Opinion
Argued September 24, 1971
Decided October 14, 1971
Appeal from the Appellate Division of the Supreme Court in the Third Judicial Department, J. ROBERT JOHNSON, J.
Dennis B. Schlenker for appellant.
Robert H. Ecker, District Attorney, for respondent.
Order reversed and a new trial ordered in the following memorandum: Defendant's conviction for conspiracy to sell dangerous drugs to a minor was based in part on testimony of codefendants named in the conspiracy indictment. Given the naming of the witnesses as coconspirators and defendants in the indictment, and emphasized by the evidence in the record connecting the codefendants with the conspiracy, the Trial Judge should have instructed the jury that the codefendants were accomplices as a matter of law and that, therefore, the defendant could not be convicted on their testimony without corroborating evidence (Code Crim. Pro., § 399; e.g., People v. Diaz, 19 N.Y.2d 547, 549; People v. Kupperschmidt, 237 N.Y. 463, 465). Failure to so charge the jury was necessarily harmful error ( People v. Diaz, 19 N.Y.2d 547, 549-550, supra).
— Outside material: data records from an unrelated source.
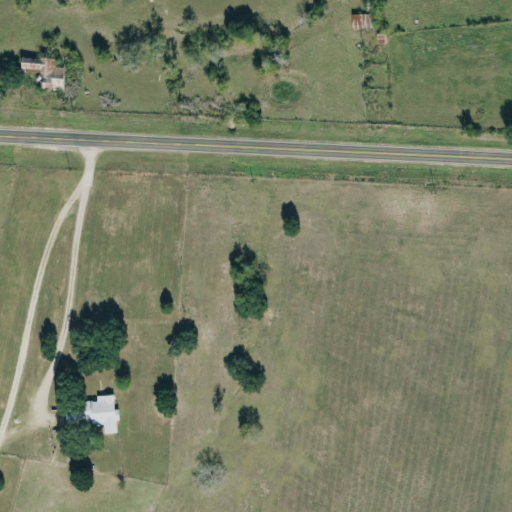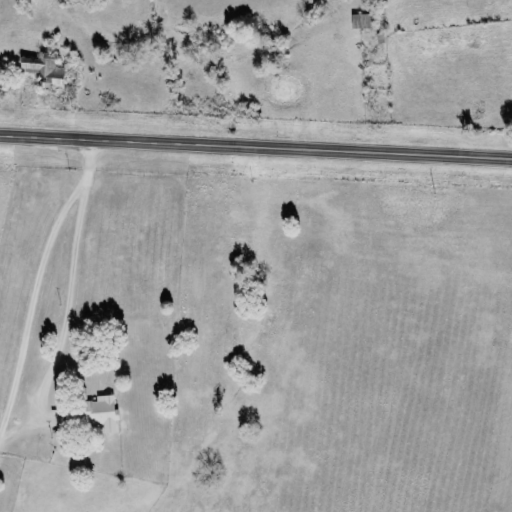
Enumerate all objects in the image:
building: (49, 72)
road: (255, 145)
road: (37, 273)
road: (64, 319)
building: (100, 413)
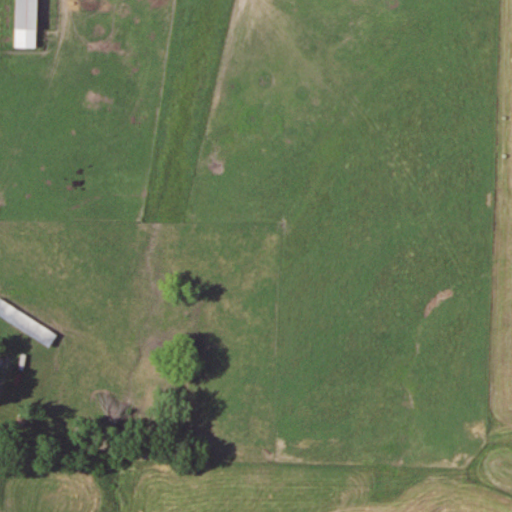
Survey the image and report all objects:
building: (28, 24)
building: (28, 324)
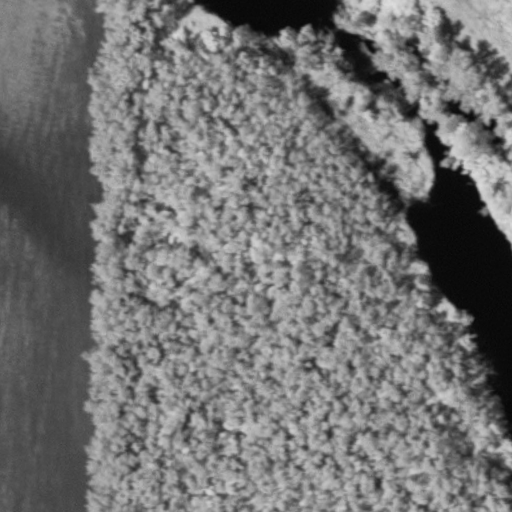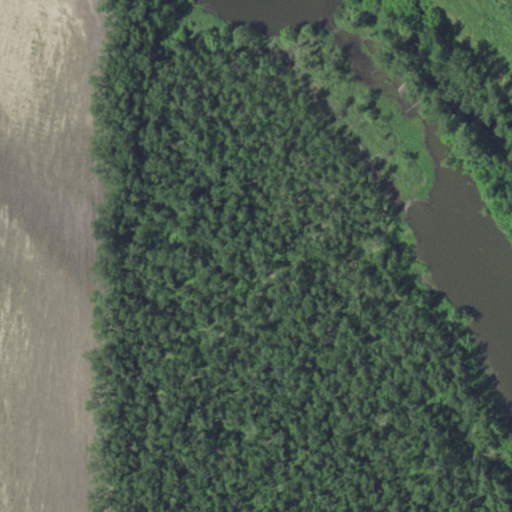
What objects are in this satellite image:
crop: (46, 258)
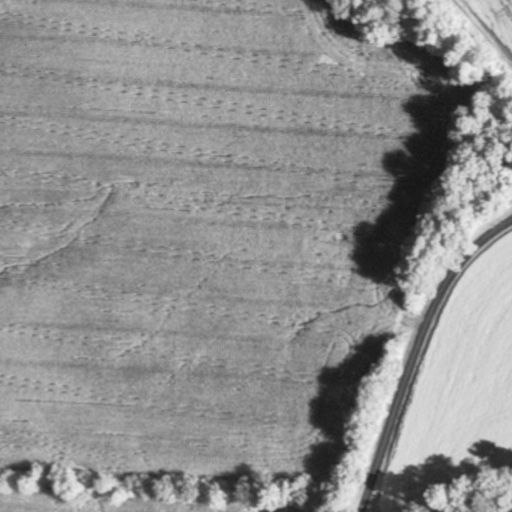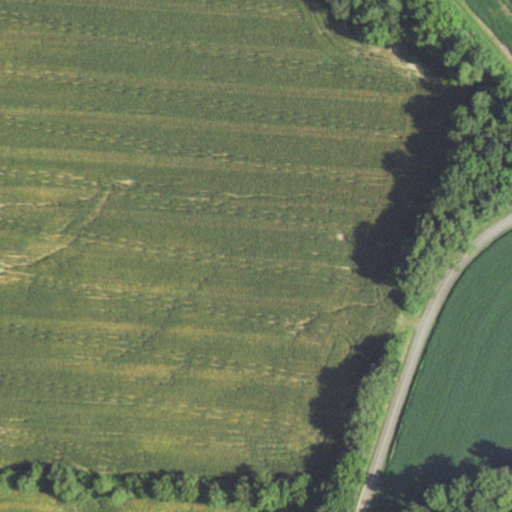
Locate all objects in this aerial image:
road: (417, 354)
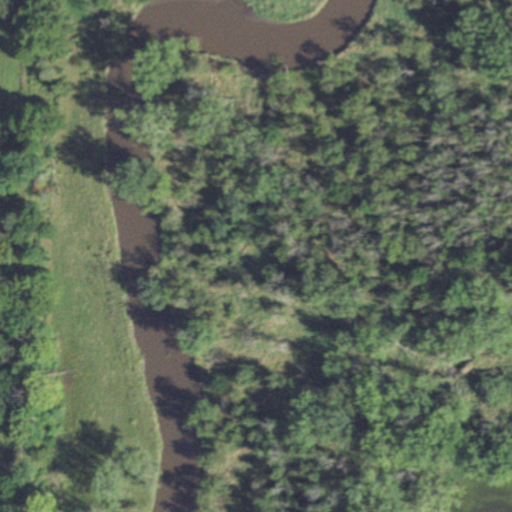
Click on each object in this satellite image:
river: (133, 155)
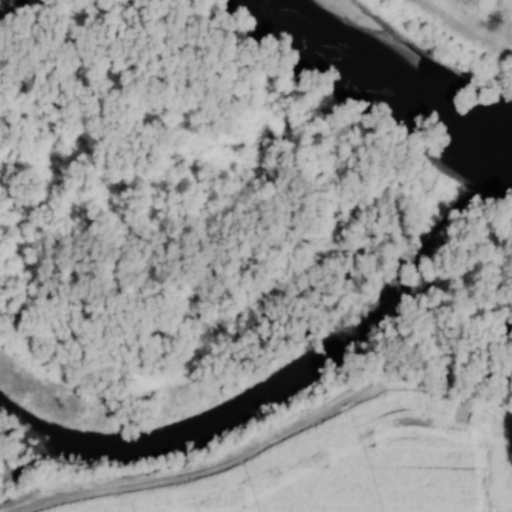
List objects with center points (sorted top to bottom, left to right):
river: (416, 63)
road: (251, 447)
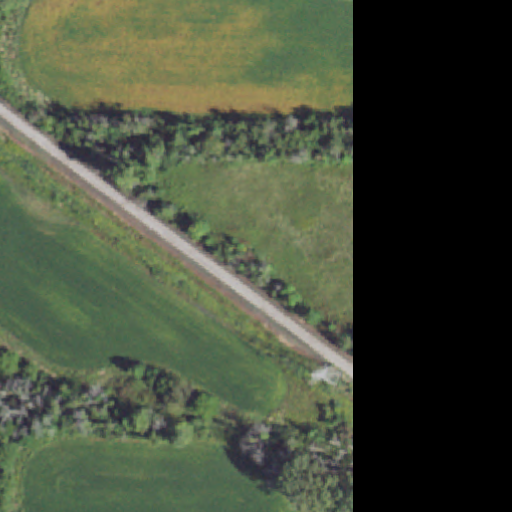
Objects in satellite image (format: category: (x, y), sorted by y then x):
crop: (274, 56)
crop: (117, 315)
park: (166, 389)
crop: (157, 479)
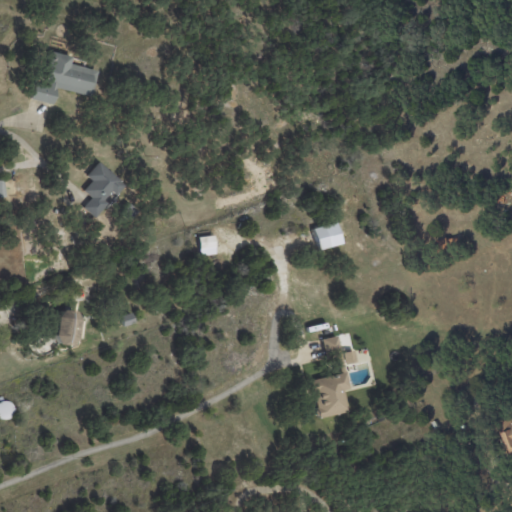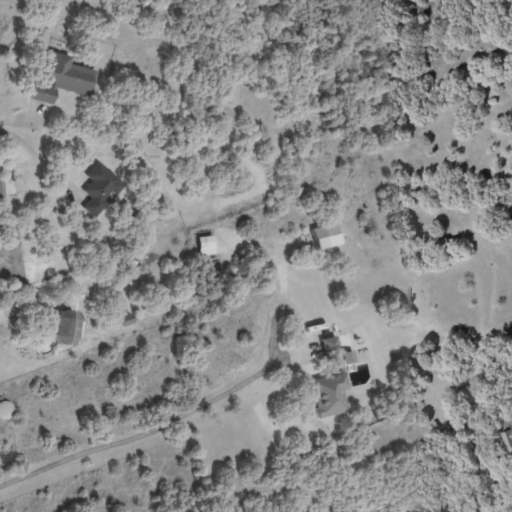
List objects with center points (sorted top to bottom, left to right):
building: (62, 78)
road: (13, 119)
road: (22, 143)
road: (43, 162)
building: (1, 188)
building: (99, 188)
building: (325, 235)
building: (205, 245)
road: (6, 312)
building: (64, 326)
road: (141, 432)
building: (509, 440)
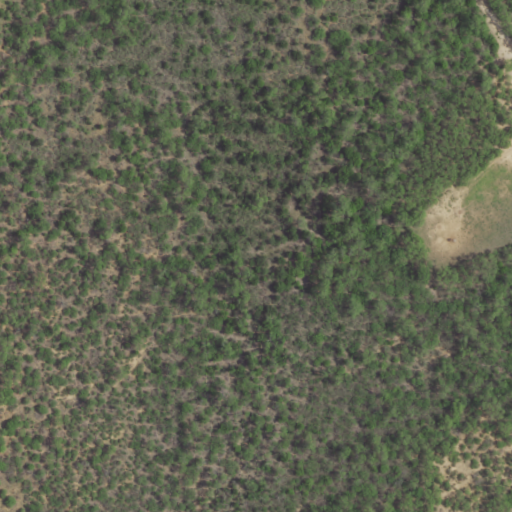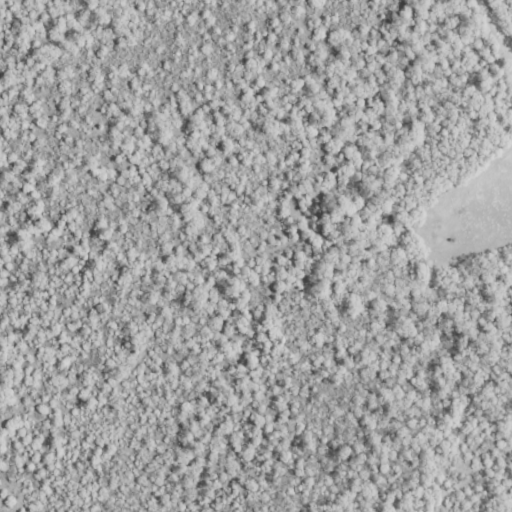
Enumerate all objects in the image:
road: (23, 15)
Concur: Chief Judge FULD and Judges BURKE, BERGAN, BREITEL and GIBSON. Judges SCILEPPI and JASEN dissent and vote to affirm in the following memorandum: We would affirm. Even though the codefendants may be considered accomplices as a matter of law, there was still sufficient corroborative evidence tending to connect the appellant with the commission of the crime charged. The corroboration requirement of section 399 of the Code of Criminal Procedure was fully met. ( People v. Morhouse, 21 N.Y.2d 66, 74.)